West Bengal assembly elections, 2016: Bhagabanpur
| Party |  | Candidate | Votes | % | ±% |
|---|---|---|---|---|---|
|  | AITC | Ardhendu Maity | 111,201 | 54.18 | +3.03 |
|  | INC | Hemangshu Shekhar Mahapatra | 79,258 | 38.62 |  |
|  | BJP | Prasanta Panda | 7,802 | 3.80 | +1.21 |
|  | Independent | Priyabrata Dutta | 1,634 | 0.80 |  |
|  | BSP | Ansar Ali Sk. | 1,621 | 0.79 |  |
|  | SUCI(C) | Ashoktaru Pradhan | 1,259 | 0.61 |  |
|  | NOTA | None of the above | 1,149 | 0.56 |  |
|  | Bharat Nirman Party | Goutam Pradhan | 763 | 0.37 |  |
|  | ABHM | Thakurdas Mandal | 540 | 0.26 |  |
| Turnout |  |  | 205,227 | 88.22 | −4.14 |
|  | AITC hold |  | Swing |  |  |

=== 2011 ===
In the 2011 election, Ardhendu Maity of Trinamool Congress defeated his nearest rival Ranajit Manna of SP.

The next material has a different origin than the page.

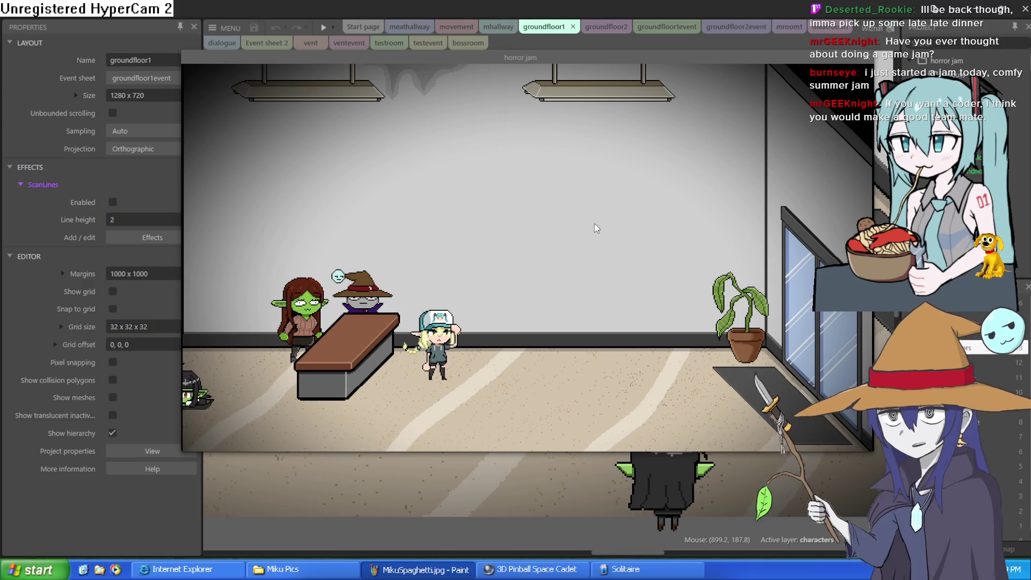
key(Left)
key(Left)
key(Right)
key(Up)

West Bengal assembly elections, 2011: Bhagabanpur
| Party |  | Candidate | Votes | % | ±% |
|---|---|---|---|---|---|
|  | AITC | Ardhendu Maity | 93,945 | 51.15 | −0.87# |
|  | SP | Ranjit Manna | 84,948 | 46.25 | −0.05 |
|  | BJP | Sadananda De | 4,763 | 2.59 |  |
| Turnout |  |  | 183,656 | 92.36 |  |
|  | AITC hold |  | Swing | -0.92# |  |

.# Swing calculated on Congress+Trinamool Congress vote percentages taken together in 2006.

=== 2006 ===
In the 2006 and 2001 state assembly elections, Ardhendu Maity of Trinamool Congress won the Bhagabanpur assembly seat defeating his nearest rivals Gour Kanti Bal and Prasanta Pradhan, both of CPI(M), in respective years. Contests in most years were multi cornered but only winners and runners are being mentioned. Ajit Khanra of Congress defeated Prasanta Pradhan of CPI(M) in 1996. Prasanta Pradhan of CPI(M) defeated Asoktaru Panda of Congress in 1991, Haripada Jana of Congress in 1987 and Ramkrishna Sarkar of Congress in 1982. Haripada Jana of Janata Party defeated Prasanta Pradhan of CPI(M) in 1977.

=== 1972 ===
Amales Jana of Congress won in 1972. Prasanta Kumar Pradhan of CPI(M) won in 1971. Abha Maiti of Congress won in 1969, 1967 and 1962. In 1957 Bhagabanpur had a dual seat. It was won by Basanta Kumar Panda of PSP and Bhikhari Mondal of Congress.